Stored data entries:
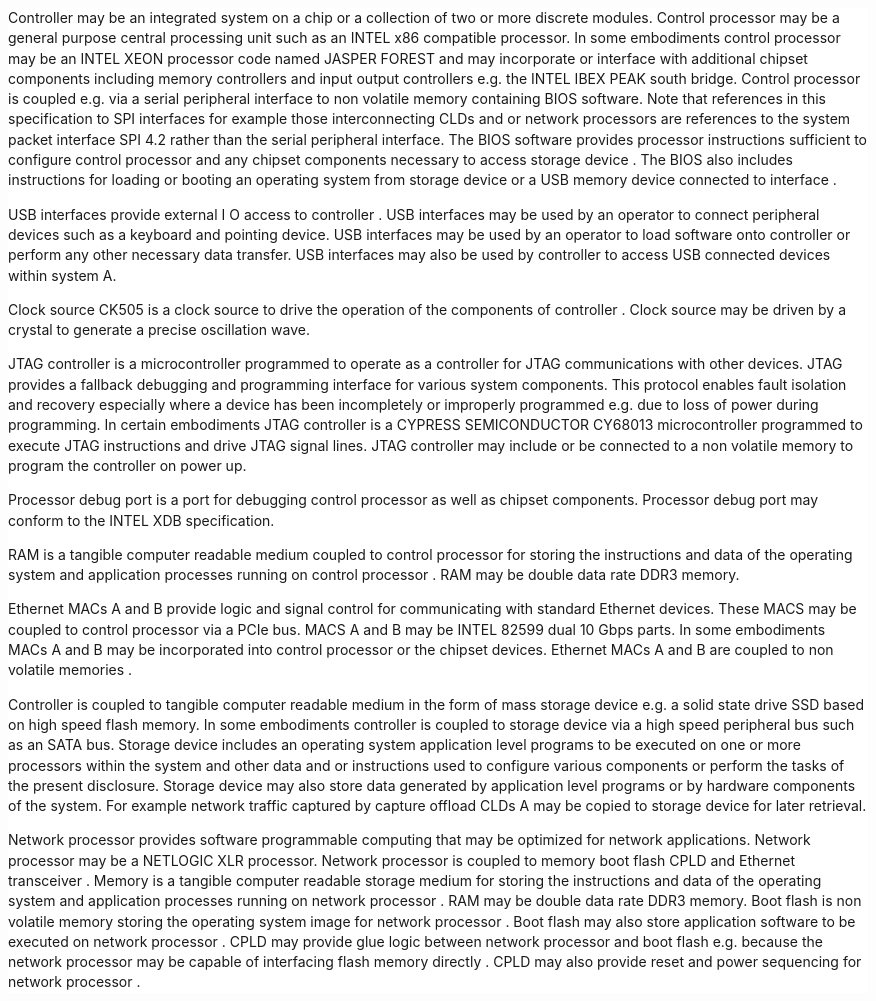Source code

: Controller may be an integrated system on a chip or a collection of two or more discrete modules. Control processor may be a general purpose central processing unit such as an INTEL x86 compatible processor. In some embodiments control processor may be an INTEL XEON processor code named JASPER FOREST and may incorporate or interface with additional chipset components including memory controllers and input output controllers e.g. the INTEL IBEX PEAK south bridge. Control processor is coupled e.g. via a serial peripheral interface to non volatile memory containing BIOS software. Note that references in this specification to SPI interfaces for example those interconnecting CLDs and or network processors are references to the system packet interface SPI 4.2 rather than the serial peripheral interface. The BIOS software provides processor instructions sufficient to configure control processor and any chipset components necessary to access storage device . The BIOS also includes instructions for loading or booting an operating system from storage device or a USB memory device connected to interface .

USB interfaces provide external I O access to controller . USB interfaces may be used by an operator to connect peripheral devices such as a keyboard and pointing device. USB interfaces may be used by an operator to load software onto controller or perform any other necessary data transfer. USB interfaces may also be used by controller to access USB connected devices within system A.

Clock source CK505 is a clock source to drive the operation of the components of controller . Clock source may be driven by a crystal to generate a precise oscillation wave.

JTAG controller is a microcontroller programmed to operate as a controller for JTAG communications with other devices. JTAG provides a fallback debugging and programming interface for various system components. This protocol enables fault isolation and recovery especially where a device has been incompletely or improperly programmed e.g. due to loss of power during programming. In certain embodiments JTAG controller is a CYPRESS SEMICONDUCTOR CY68013 microcontroller programmed to execute JTAG instructions and drive JTAG signal lines. JTAG controller may include or be connected to a non volatile memory to program the controller on power up.

Processor debug port is a port for debugging control processor as well as chipset components. Processor debug port may conform to the INTEL XDB specification.

RAM is a tangible computer readable medium coupled to control processor for storing the instructions and data of the operating system and application processes running on control processor . RAM may be double data rate DDR3 memory.

Ethernet MACs A and B provide logic and signal control for communicating with standard Ethernet devices. These MACS may be coupled to control processor via a PCIe bus. MACS A and B may be INTEL 82599 dual 10 Gbps parts. In some embodiments MACs A and B may be incorporated into control processor or the chipset devices. Ethernet MACs A and B are coupled to non volatile memories .

Controller is coupled to tangible computer readable medium in the form of mass storage device e.g. a solid state drive SSD based on high speed flash memory. In some embodiments controller is coupled to storage device via a high speed peripheral bus such as an SATA bus. Storage device includes an operating system application level programs to be executed on one or more processors within the system and other data and or instructions used to configure various components or perform the tasks of the present disclosure. Storage device may also store data generated by application level programs or by hardware components of the system. For example network traffic captured by capture offload CLDs A may be copied to storage device for later retrieval.

Network processor provides software programmable computing that may be optimized for network applications. Network processor may be a NETLOGIC XLR processor. Network processor is coupled to memory boot flash CPLD and Ethernet transceiver . Memory is a tangible computer readable storage medium for storing the instructions and data of the operating system and application processes running on network processor . RAM may be double data rate DDR3 memory. Boot flash is non volatile memory storing the operating system image for network processor . Boot flash may also store application software to be executed on network processor . CPLD may provide glue logic between network processor and boot flash e.g. because the network processor may be capable of interfacing flash memory directly . CPLD may also provide reset and power sequencing for network processor .
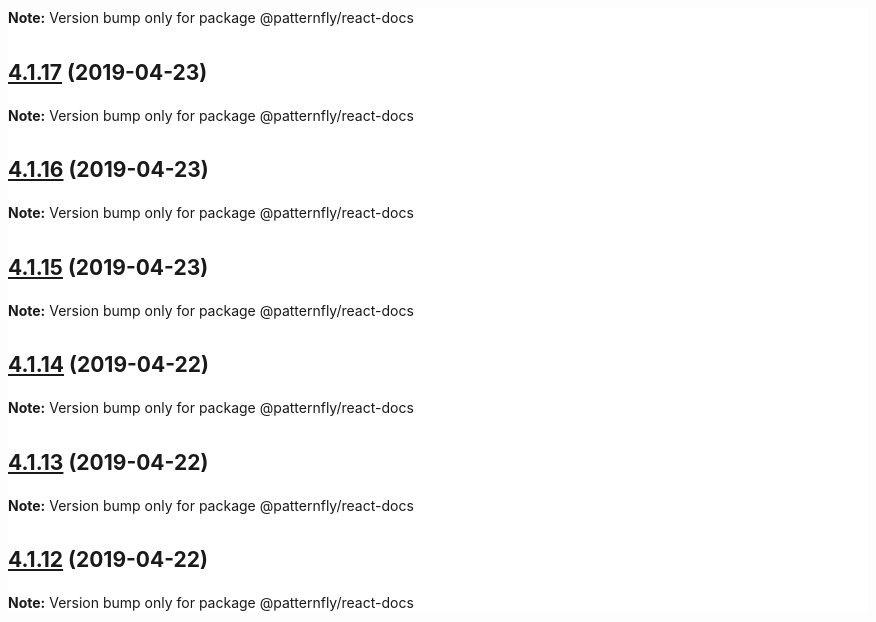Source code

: **Note:** Version bump only for package @patternfly/react-docs





## [4.1.17](https://github.com/patternfly/patternfly-react/compare/@patternfly/react-docs@4.1.16...@patternfly/react-docs@4.1.17) (2019-04-23)

**Note:** Version bump only for package @patternfly/react-docs





## [4.1.16](https://github.com/patternfly/patternfly-react/compare/@patternfly/react-docs@4.1.15...@patternfly/react-docs@4.1.16) (2019-04-23)

**Note:** Version bump only for package @patternfly/react-docs





## [4.1.15](https://github.com/patternfly/patternfly-react/compare/@patternfly/react-docs@4.1.14...@patternfly/react-docs@4.1.15) (2019-04-23)

**Note:** Version bump only for package @patternfly/react-docs





## [4.1.14](https://github.com/patternfly/patternfly-react/compare/@patternfly/react-docs@4.1.13...@patternfly/react-docs@4.1.14) (2019-04-22)

**Note:** Version bump only for package @patternfly/react-docs





## [4.1.13](https://github.com/patternfly/patternfly-react/compare/@patternfly/react-docs@4.1.12...@patternfly/react-docs@4.1.13) (2019-04-22)

**Note:** Version bump only for package @patternfly/react-docs





## [4.1.12](https://github.com/patternfly/patternfly-react/compare/@patternfly/react-docs@4.1.11...@patternfly/react-docs@4.1.12) (2019-04-22)

**Note:** Version bump only for package @patternfly/react-docs
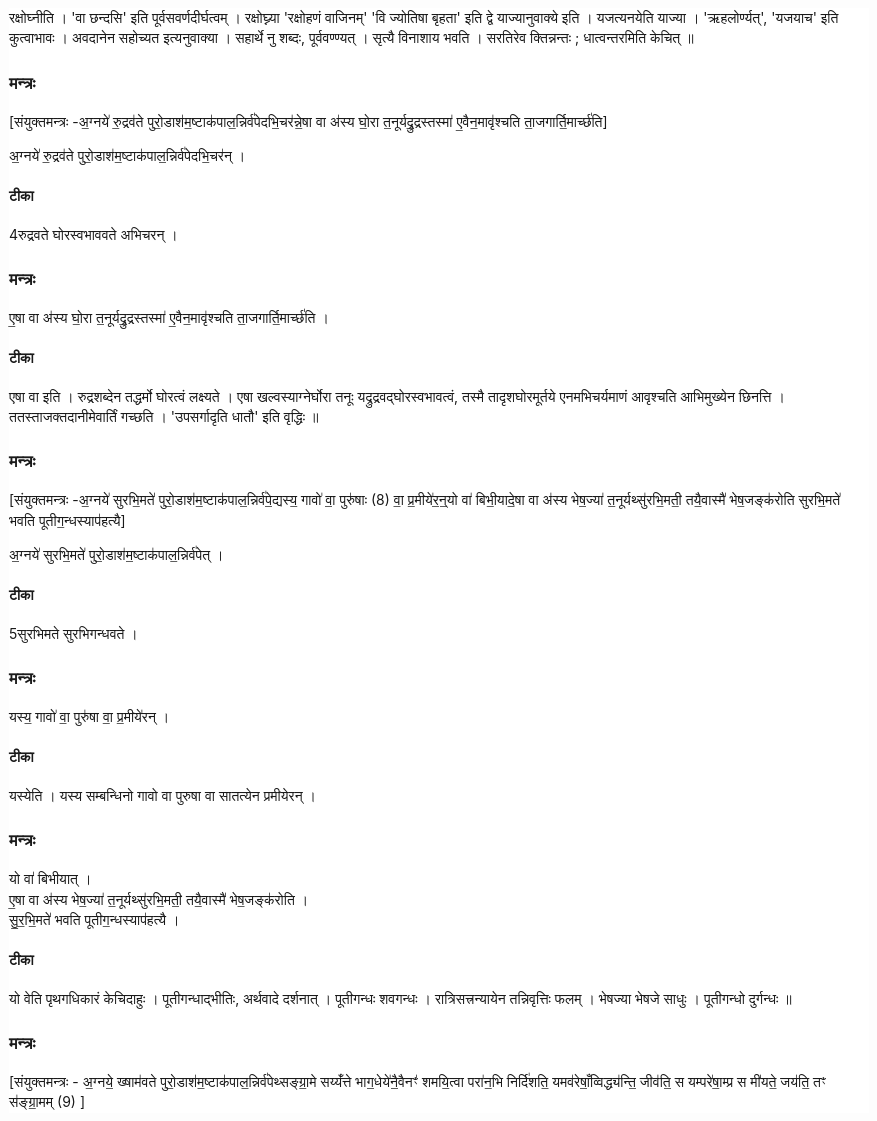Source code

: रक्षोघ्नीति । 'वा छन्दसि' इति पूर्वसवर्णदीर्घत्वम् । रक्षोघ्न्या 'रक्षोहणं वाजिनम्' 'वि ज्योतिषा बृहता' इति द्वे याज्यानुवाक्ये इति । यजत्यनयेति याज्या । 'ऋहलोर्ण्यत्', 'यजयाच' इति कुत्वाभावः । अवदानेन सहोच्यत इत्यनुवाक्या । सहार्थे नु शब्दः, पूर्ववण्ण्यत् । सृत्यै विनाशाय भवति । सरतिरेव क्तिन्नन्तः ; धात्वन्तरमिति केचित् ॥

###   मन्त्रः
[संयुक्तमन्त्रः  -अ॒ग्नये॑ रु॒द्रव॑ते पुरो॒डाश॑म॒ष्टाक॑पाल॒न्निर्व॑पेदभि॒चर॑न्ने॒षा वा अ॑स्य घो॒रा त॒नूर्यद्रु॒द्रस्तस्मा॑ ए॒वैन॒मावृ॑श्चति ता॒जगार्ति॒मार्च्छ॑ति]


अ॒ग्नये॑ रु॒द्रव॑ते पुरो॒डाश॑म॒ष्टाक॑पाल॒न्निर्व॑पेदभि॒चर॑न् ।  
####   टीका
4रुद्रवते घोरस्वभाववते अभिचरन् ।
###   मन्त्रः
ए॒षा वा अ॑स्य घो॒रा त॒नूर्यद्रु॒द्रस्तस्मा॑ ए॒वैन॒मावृ॑श्चति ता॒जगार्ति॒मार्च्छ॑ति ।

####   टीका
एषा वा इति । रुद्रशब्देन तद्धर्मो घोरत्वं लक्ष्यते । एषा खल्वस्याग्नेर्घोरा तनूः यद्रुद्रवद्घोरस्वभावत्वं, तस्मै तादृशघोरमूर्तये एनमभिचर्यमाणं आवृश्चति आभिमुख्येन छिनत्ति । ततस्ताजक्तदानीमेवार्तिं गच्छति । 'उपसर्गादृति धातौ' इति वृद्धिः ॥

###   मन्त्रः
[संयुक्तमन्त्रः  -अ॒ग्नये॑ सुरभि॒मते॑   पुरो॒डाश॑म॒ष्टाक॑पाल॒न्निर्व॑पे॒द्यस्य॒ गावो॑ वा॒ पुरु॑षाः (8)  वा॒ प्र॒मीये॑र॒न्॒यो वा॑ बिभी॒यादे॒षा वा अ॑स्य भेष॒ज्या॑ त॒नूर्यथ्सु॑रभि॒मती॒ तयै॒वास्मै॑ भेष॒जङ्क॑रोति सुरभि॒मते॑ भवति पूतीग॒न्धस्याप॑हत्यै]

अ॒ग्नये॑ सुरभि॒मते॑ पुरो॒डाश॑म॒ष्टाक॑पाल॒न्निर्व॑पेत् ।  

####   टीका
5सुरभिमते सुरभिगन्धवते ।
###   मन्त्रः
यस्य॒ गावो॑ वा॒ पुरु॑षा वा॒ प्र॒मीये॑रन् ।
####   टीका
यस्येति । यस्य सम्बन्धिनो गावो वा पुरुषा वा सातत्येन प्रमीयेरन् ।
###   मन्त्रः
यो वा॑ बिभीयात् ।  
ए॒षा वा अ॑स्य भेष॒ज्या॑ त॒नूर्यथ्सु॑रभि॒मती॒ तयै॒वास्मै॑ भेष॒जङ्क॑रोति ।   
सु॒र॒भि॒मते॑ भवति पूतीग॒न्धस्याप॑हत्यै ।

####   टीका

यो वेति पृथगधिकारं केचिदाहुः । पूतीगन्धाद्भीतिः, अर्थवादे दर्शनात् । पूतीगन्धः शवगन्धः । रात्रिसत्त्रन्यायेन तन्निवृत्तिः फलम् । भेषज्या भेषजे साधुः । पूतीगन्धो दुर्गन्धः ॥

###   मन्त्रः

[संयुक्तमन्त्रः  - अ॒ग्नये॒ ख्षाम॑वते पुरो॒डाश॑म॒ष्टाक॑पाल॒न्निर्व॑पेथ्सङ्ग्रा॒मे सय्यँ॑त्ते भाग॒धेये॑नै॒वैनꣳ॑ शमयि॒त्वा परा॑न॒भि निर्दि॑शति॒ यमव॑रेषाँ॒व्विद्ध्य॑न्ति॒ जीव॑ति॒ स यम्परे॑षा॒म्प्र स मी॑यते॒ जय॑ति॒ तꣳ स॑ङ्ग्रा॒मम् (9)  ]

Task prompt: Using the data above, copy each line that contains "used".

Answer to this exercise:
USB interfaces provide external I O access to controller . USB interfaces may be used by an operator to connect peripheral devices such as a keyboard and pointing device. USB interfaces may be used by an operator to load software onto controller or perform any other necessary data transfer. USB interfaces may also be used by controller to access USB connected devices within system A.
Controller is coupled to tangible computer readable medium in the form of mass storage device e.g. a solid state drive SSD based on high speed flash memory. In some embodiments controller is coupled to storage device via a high speed peripheral bus such as an SATA bus. Storage device includes an operating system application level programs to be executed on one or more processors within the system and other data and or instructions used to configure various components or perform the tasks of the present disclosure. Storage device may also store data generated by application level programs or by hardware components of the system. For example network traffic captured by capture offload CLDs A may be copied to storage device for later retrieval.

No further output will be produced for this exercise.